**Source data:**
_ _ _ _ _ _ _
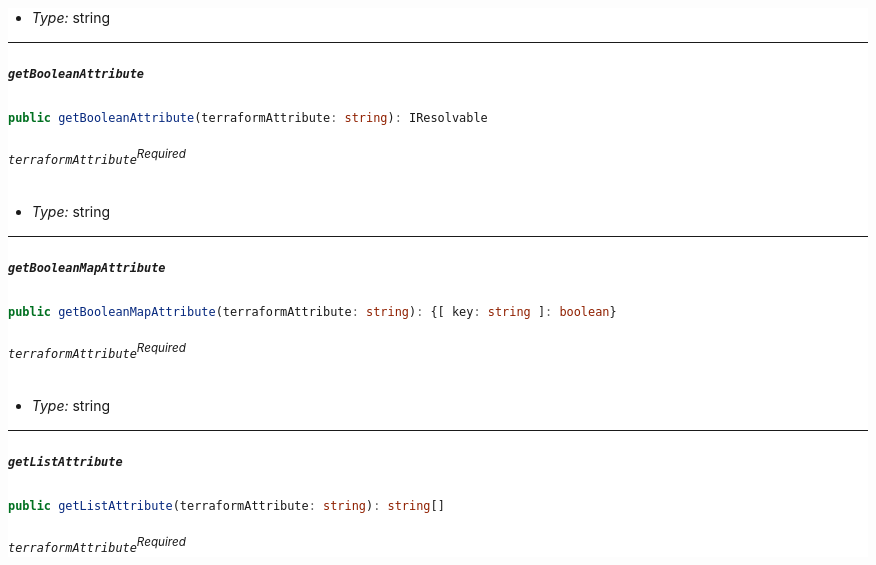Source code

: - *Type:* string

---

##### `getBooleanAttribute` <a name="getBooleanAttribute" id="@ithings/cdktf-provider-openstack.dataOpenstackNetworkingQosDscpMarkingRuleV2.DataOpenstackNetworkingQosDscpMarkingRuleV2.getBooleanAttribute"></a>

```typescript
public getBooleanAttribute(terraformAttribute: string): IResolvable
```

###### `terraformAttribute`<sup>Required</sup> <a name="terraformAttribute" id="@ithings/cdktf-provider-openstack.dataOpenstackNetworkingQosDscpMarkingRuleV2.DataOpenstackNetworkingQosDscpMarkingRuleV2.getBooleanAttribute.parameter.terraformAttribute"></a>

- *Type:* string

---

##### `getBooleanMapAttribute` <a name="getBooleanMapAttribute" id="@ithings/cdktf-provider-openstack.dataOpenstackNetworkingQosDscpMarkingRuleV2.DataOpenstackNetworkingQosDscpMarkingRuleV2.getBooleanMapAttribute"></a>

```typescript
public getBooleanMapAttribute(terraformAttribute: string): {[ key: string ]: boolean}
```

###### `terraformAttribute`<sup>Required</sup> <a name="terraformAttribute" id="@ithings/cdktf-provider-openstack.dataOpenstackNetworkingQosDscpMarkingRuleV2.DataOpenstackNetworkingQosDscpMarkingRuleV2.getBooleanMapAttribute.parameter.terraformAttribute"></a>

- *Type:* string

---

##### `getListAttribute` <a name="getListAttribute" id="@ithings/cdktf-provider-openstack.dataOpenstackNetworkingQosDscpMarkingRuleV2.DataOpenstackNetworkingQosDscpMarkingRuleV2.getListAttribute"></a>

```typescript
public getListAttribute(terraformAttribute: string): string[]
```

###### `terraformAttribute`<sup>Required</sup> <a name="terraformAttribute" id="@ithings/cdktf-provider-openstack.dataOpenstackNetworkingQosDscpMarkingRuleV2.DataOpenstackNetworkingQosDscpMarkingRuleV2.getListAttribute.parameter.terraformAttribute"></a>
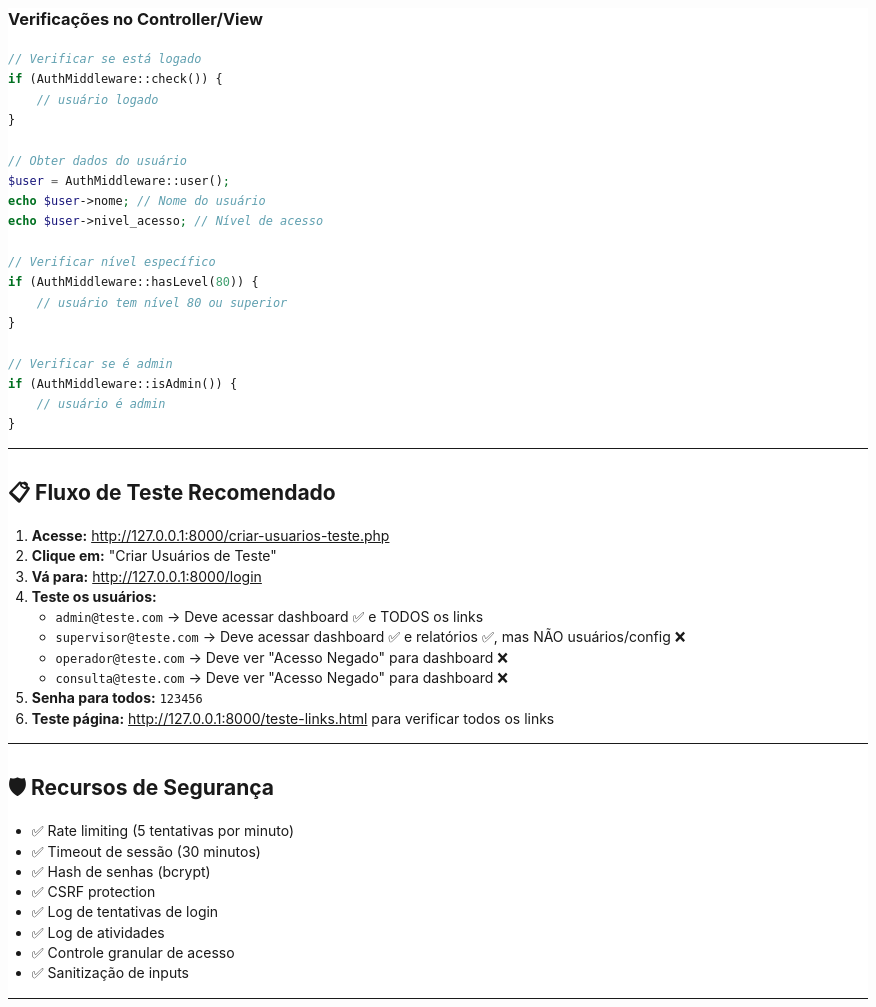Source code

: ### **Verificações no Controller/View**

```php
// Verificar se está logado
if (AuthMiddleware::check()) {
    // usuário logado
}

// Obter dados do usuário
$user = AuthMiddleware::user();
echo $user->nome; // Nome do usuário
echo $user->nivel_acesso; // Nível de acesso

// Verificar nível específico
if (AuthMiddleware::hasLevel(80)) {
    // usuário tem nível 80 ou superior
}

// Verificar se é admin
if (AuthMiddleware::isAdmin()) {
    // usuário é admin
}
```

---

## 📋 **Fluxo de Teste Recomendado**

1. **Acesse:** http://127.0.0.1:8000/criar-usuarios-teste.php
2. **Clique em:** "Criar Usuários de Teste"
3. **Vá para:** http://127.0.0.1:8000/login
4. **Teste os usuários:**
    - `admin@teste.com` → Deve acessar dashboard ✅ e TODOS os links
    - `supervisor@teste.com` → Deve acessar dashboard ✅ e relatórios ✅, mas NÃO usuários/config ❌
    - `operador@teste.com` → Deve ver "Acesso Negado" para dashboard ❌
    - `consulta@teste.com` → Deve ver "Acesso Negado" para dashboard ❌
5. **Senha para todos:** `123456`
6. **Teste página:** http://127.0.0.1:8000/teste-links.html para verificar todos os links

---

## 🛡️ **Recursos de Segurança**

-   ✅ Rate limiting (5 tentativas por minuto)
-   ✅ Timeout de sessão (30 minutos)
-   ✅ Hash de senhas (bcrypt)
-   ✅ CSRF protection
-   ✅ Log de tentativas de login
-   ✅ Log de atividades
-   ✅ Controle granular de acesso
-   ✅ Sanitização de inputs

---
_ _ _ _ _ _ _
When a line in the material above includes "getListAttribute", report that line by copying it.

**Answer to the problem:**
##### `getListAttribute` <a name="getListAttribute" id="@ithings/cdktf-provider-openstack.dataOpenstackNetworkingQosDscpMarkingRuleV2.DataOpenstackNetworkingQosDscpMarkingRuleV2.getListAttribute"></a>
public getListAttribute(terraformAttribute: string): string[]
###### `terraformAttribute`<sup>Required</sup> <a name="terraformAttribute" id="@ithings/cdktf-provider-openstack.dataOpenstackNetworkingQosDscpMarkingRuleV2.DataOpenstackNetworkingQosDscpMarkingRuleV2.getListAttribute.parameter.terraformAttribute"></a>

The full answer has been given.